サロン楽屋話068:ナダル流「ロボットじゃないテニス」──直感を信じるオーガニックな強さ
ナダルの「ロボットみたいなプレーは好きじゃない」という記事。データ全盛の現代テニス、本当にそれで「強く」なれているか? ラケットもシューズもストリングも進化し、出力が底上げされるのは当然。それでもナダルが違和感を覚えたのは、「勝つためだけに計算された」ようなプレー。直感で勝負できる力は、時代が変わっても衰えない──そこに、ナダルの強さがあったのだと思う。
▶ナダルのテニスに、なぜ私たちは熱狂したのか?
「引退から1年、ナダルが現代テニスの“データ至上主義”に苦言『ロボットみたいなプレーは好きじゃない』」との見出しが目に入りました。
データ?
ロボット?
どういう内容なのでしょうか?
ナダルのコメントを引きながら、考えてみます。
▶「自分史上最高」は、これからも更新されていく
「テニスが大きく変わったとは思わないが、やはり進化はするし、プレーも少しずつ変わる。今はストロークもサービスも力強くなっているように感じる」
とナダル。
それは、そのとおりでしょう。
だから、後進たちは(過去の自分も含めた)先人のプレーを、超えていかなければならないのです。

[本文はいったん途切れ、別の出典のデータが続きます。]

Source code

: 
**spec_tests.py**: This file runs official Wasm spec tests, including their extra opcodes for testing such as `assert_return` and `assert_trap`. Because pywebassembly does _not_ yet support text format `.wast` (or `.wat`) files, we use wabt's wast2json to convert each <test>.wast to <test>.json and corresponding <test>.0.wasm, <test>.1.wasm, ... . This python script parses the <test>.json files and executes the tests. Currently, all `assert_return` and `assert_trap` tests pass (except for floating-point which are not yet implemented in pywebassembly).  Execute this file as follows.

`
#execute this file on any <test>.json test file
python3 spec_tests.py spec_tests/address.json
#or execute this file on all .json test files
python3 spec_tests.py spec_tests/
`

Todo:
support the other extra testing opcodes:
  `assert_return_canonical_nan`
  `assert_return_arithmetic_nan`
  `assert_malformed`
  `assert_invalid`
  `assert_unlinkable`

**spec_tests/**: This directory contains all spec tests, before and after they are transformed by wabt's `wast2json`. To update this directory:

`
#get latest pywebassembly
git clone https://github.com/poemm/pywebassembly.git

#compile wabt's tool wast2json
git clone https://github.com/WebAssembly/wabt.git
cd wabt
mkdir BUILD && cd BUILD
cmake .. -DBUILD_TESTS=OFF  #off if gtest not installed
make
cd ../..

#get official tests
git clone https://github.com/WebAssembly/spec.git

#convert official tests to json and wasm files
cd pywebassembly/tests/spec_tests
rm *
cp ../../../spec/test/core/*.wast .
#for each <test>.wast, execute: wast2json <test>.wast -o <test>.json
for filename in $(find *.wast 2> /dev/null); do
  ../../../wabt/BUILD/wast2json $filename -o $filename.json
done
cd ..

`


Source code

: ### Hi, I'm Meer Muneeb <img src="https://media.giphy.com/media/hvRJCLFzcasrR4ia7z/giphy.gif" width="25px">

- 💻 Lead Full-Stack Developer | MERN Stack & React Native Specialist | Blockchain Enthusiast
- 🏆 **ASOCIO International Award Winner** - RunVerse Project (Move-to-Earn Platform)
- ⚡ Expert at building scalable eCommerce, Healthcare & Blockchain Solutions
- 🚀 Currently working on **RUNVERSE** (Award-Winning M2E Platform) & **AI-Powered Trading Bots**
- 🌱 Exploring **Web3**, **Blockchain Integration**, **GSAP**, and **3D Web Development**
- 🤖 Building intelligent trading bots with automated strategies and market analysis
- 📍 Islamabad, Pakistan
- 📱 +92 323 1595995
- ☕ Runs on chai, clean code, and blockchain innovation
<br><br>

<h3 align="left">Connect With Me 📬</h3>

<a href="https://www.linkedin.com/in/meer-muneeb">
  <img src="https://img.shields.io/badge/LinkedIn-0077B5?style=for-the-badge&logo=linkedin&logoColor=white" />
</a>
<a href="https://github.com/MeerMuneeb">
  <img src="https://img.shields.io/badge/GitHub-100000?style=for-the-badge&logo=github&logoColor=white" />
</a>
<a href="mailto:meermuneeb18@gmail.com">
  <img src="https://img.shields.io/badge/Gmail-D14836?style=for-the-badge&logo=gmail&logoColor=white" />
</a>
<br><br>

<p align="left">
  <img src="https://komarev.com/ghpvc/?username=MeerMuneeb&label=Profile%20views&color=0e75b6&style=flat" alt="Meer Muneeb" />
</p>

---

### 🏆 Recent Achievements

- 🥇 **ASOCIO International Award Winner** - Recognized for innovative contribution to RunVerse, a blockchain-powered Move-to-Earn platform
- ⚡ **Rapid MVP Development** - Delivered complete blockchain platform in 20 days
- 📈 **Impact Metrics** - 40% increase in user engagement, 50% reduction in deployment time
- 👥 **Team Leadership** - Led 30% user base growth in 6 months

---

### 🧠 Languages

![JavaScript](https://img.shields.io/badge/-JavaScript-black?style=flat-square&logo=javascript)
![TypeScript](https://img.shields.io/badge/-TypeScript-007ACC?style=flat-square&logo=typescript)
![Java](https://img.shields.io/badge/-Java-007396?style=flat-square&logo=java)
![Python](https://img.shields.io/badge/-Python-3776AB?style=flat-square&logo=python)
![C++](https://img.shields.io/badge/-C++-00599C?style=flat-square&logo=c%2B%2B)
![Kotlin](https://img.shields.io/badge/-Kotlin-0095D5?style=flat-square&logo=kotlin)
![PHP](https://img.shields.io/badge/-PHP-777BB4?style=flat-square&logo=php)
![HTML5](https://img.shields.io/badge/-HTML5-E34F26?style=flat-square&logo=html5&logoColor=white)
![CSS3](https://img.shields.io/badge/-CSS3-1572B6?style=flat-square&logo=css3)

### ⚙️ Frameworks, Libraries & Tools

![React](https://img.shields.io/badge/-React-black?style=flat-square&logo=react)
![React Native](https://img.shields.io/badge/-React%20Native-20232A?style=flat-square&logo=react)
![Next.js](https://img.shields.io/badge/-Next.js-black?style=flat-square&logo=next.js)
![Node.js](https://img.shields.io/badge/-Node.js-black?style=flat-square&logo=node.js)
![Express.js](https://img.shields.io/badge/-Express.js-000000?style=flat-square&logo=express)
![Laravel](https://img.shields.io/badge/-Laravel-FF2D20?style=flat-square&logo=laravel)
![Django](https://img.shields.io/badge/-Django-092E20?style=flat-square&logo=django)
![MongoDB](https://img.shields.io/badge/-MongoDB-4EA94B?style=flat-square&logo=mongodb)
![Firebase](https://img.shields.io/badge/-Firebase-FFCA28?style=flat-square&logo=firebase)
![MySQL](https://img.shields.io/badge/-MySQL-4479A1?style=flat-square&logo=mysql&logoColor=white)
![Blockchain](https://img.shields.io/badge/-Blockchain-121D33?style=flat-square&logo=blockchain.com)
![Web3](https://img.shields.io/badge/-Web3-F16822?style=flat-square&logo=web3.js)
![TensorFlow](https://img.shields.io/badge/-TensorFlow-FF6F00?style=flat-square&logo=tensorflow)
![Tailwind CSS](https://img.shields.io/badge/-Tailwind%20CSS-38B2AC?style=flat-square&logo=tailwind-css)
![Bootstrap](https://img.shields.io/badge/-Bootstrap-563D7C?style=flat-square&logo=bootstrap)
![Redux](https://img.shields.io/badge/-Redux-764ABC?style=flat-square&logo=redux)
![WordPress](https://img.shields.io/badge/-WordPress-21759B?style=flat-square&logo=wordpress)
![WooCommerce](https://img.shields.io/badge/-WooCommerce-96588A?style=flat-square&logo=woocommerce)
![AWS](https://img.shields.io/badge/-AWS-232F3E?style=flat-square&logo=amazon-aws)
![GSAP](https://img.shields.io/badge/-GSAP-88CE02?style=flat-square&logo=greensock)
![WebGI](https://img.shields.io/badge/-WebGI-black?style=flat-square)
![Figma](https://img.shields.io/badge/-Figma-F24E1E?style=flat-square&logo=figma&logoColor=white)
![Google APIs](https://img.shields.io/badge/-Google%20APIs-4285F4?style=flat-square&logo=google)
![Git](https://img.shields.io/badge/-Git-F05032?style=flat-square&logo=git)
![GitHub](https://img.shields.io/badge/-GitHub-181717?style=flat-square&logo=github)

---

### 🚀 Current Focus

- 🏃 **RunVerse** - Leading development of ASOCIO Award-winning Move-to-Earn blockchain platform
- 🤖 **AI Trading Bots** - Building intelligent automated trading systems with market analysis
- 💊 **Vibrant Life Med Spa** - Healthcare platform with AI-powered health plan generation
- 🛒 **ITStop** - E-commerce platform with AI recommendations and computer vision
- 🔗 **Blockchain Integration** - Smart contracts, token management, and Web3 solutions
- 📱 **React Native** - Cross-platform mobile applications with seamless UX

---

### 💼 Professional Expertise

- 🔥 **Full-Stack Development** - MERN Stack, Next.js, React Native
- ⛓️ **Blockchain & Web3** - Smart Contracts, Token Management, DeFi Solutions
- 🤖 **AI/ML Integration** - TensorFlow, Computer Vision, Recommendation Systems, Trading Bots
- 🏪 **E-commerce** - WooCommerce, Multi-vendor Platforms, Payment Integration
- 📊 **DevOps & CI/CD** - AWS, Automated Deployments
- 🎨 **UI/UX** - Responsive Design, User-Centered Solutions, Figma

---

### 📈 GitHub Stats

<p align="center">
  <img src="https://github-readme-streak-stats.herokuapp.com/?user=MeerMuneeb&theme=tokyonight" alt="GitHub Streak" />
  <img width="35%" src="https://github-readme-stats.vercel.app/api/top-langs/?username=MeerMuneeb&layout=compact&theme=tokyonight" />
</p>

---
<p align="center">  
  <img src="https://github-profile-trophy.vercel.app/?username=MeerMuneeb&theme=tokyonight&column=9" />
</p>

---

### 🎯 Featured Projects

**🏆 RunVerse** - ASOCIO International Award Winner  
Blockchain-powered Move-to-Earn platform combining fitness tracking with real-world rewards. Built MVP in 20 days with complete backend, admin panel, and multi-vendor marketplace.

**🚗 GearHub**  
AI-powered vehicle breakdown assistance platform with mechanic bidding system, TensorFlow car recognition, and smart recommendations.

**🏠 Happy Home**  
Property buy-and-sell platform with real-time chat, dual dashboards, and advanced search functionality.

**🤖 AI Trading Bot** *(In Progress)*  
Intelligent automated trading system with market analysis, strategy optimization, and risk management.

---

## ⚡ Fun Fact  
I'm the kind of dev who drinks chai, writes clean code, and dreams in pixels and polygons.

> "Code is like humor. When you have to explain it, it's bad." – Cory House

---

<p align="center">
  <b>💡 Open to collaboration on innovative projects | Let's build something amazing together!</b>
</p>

「史上最速」などと言うと、すごいと思われるかもしれません。
けれども、そんなの「当たり前」です(関連記事「記録も環境も私たちも進化中」)。
「自分史上最高」は、これからも更新されていくのです。
▶バボラ『ピュアアエロ』が教えてくれたこと
陸上競技ではスパイクも進化すれば、トレーニング方法も科学的に進歩する。
競技場のトラックだって、昔の土に比べて今のタータンだと、走るスピードの記録は、後進のほうが伸びるのが必然です。
テニスでは、ラケットの素材がウッドからカーボンへと進化し、それを形成するナノテクノロジーなどの製法も進歩して、剛性もウェイトもバランスポイントの設定も、昔とは比べ物にならないくらいのアドバンテージを得ています(関連記事「大事なのは重さとバランス」)。
それにより振りやすく、ブレにくく、反発し、ボールのスピードやコントロールやスピン量も格段に上げやすくなりました。
だから後進たちは、誰がGOATかなどという「価値観」の話ではなく、単純に「パフォーマンス」として、先人のプレーを超えていかなければならないのです(関連記事「ジョコビッチ自身が“GOAT論”に言及『自分が史上最高だなんて言えない』。可能性がある選手は…<SMASH>」)。
▶たくさん食べるのは「はしたない」と思うから……
「私は自分がやっていることが好きだった」
とナダル。
これは、当たり前のように聞こえるかもしれませんけれども、自己肯定感が高いことの証左でしょう。
自己肯定感が削られると、自分の好きなことが「適切じゃない」「間違っている」「へんだ」「恥ずかしい」という感じ方になる。
せっかく足が速いのに「走るだけなんて能がない」といって、引け目を感じてしまうのです(関連記事「苦手なフィールドに迷い込む」)。
たくさん食べるなんて「はしたない」と抑え込んで、フードファイターの素質を、自らスポイルしてしまう。
中島みゆきが歌った『おまえの家』。
「ギターは やめたんだ 食っていけないもんな」──
この一行、自分の才能が芽を出す前に、自らその芽を摘んでしまう切なさの象徴ではなかったか。